**Task objective:**
Every line of the listing is to be returned exactly as given.

**Records for this exercise:**
--- START ---
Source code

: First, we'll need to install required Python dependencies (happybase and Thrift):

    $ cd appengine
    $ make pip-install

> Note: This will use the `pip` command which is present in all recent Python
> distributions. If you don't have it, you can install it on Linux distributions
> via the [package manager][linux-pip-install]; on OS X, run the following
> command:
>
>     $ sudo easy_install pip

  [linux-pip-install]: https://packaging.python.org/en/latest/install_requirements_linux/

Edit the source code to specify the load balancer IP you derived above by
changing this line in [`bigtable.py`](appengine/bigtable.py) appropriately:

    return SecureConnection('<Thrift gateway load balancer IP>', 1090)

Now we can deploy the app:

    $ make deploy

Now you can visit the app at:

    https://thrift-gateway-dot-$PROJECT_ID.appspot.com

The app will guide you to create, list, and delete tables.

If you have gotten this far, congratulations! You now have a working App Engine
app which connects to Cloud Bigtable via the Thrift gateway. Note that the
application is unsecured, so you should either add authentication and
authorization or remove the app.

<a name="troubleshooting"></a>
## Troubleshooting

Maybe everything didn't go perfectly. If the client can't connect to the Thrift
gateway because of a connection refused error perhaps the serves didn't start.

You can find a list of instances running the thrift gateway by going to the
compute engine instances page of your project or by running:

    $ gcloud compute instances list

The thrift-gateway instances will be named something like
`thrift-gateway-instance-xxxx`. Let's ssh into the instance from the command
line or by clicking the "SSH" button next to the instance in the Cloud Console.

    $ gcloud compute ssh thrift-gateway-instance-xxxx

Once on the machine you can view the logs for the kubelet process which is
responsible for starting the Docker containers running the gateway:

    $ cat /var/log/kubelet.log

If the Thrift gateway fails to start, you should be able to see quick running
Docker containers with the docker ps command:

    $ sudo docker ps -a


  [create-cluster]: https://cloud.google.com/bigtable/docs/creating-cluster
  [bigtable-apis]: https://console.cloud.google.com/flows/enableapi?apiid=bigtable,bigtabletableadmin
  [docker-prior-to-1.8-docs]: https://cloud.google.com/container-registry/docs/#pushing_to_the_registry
--- END ---
**Answer to the problem:**
Source code

: First, we'll need to install required Python dependencies (happybase and Thrift):

    $ cd appengine
    $ make pip-install

> Note: This will use the `pip` command which is present in all recent Python
> distributions. If you don't have it, you can install it on Linux distributions
> via the [package manager][linux-pip-install]; on OS X, run the following
> command:
>
>     $ sudo easy_install pip

  [linux-pip-install]: https://packaging.python.org/en/latest/install_requirements_linux/

Edit the source code to specify the load balancer IP you derived above by
changing this line in [`bigtable.py`](appengine/bigtable.py) appropriately:

    return SecureConnection('<Thrift gateway load balancer IP>', 1090)

Now we can deploy the app:

    $ make deploy

Now you can visit the app at:

    https://thrift-gateway-dot-$PROJECT_ID.appspot.com

The app will guide you to create, list, and delete tables.

If you have gotten this far, congratulations! You now have a working App Engine
app which connects to Cloud Bigtable via the Thrift gateway. Note that the
application is unsecured, so you should either add authentication and
authorization or remove the app.

<a name="troubleshooting"></a>
## Troubleshooting

Maybe everything didn't go perfectly. If the client can't connect to the Thrift
gateway because of a connection refused error perhaps the serves didn't start.

You can find a list of instances running the thrift gateway by going to the
compute engine instances page of your project or by running:

    $ gcloud compute instances list

The thrift-gateway instances will be named something like
`thrift-gateway-instance-xxxx`. Let's ssh into the instance from the command
line or by clicking the "SSH" button next to the instance in the Cloud Console.

    $ gcloud compute ssh thrift-gateway-instance-xxxx

Once on the machine you can view the logs for the kubelet process which is
responsible for starting the Docker containers running the gateway:

    $ cat /var/log/kubelet.log

If the Thrift gateway fails to start, you should be able to see quick running
Docker containers with the docker ps command:

    $ sudo docker ps -a


  [create-cluster]: https://cloud.google.com/bigtable/docs/creating-cluster
  [bigtable-apis]: https://console.cloud.google.com/flows/enableapi?apiid=bigtable,bigtabletableadmin
  [docker-prior-to-1.8-docs]: https://cloud.google.com/container-registry/docs/#pushing_to_the_registry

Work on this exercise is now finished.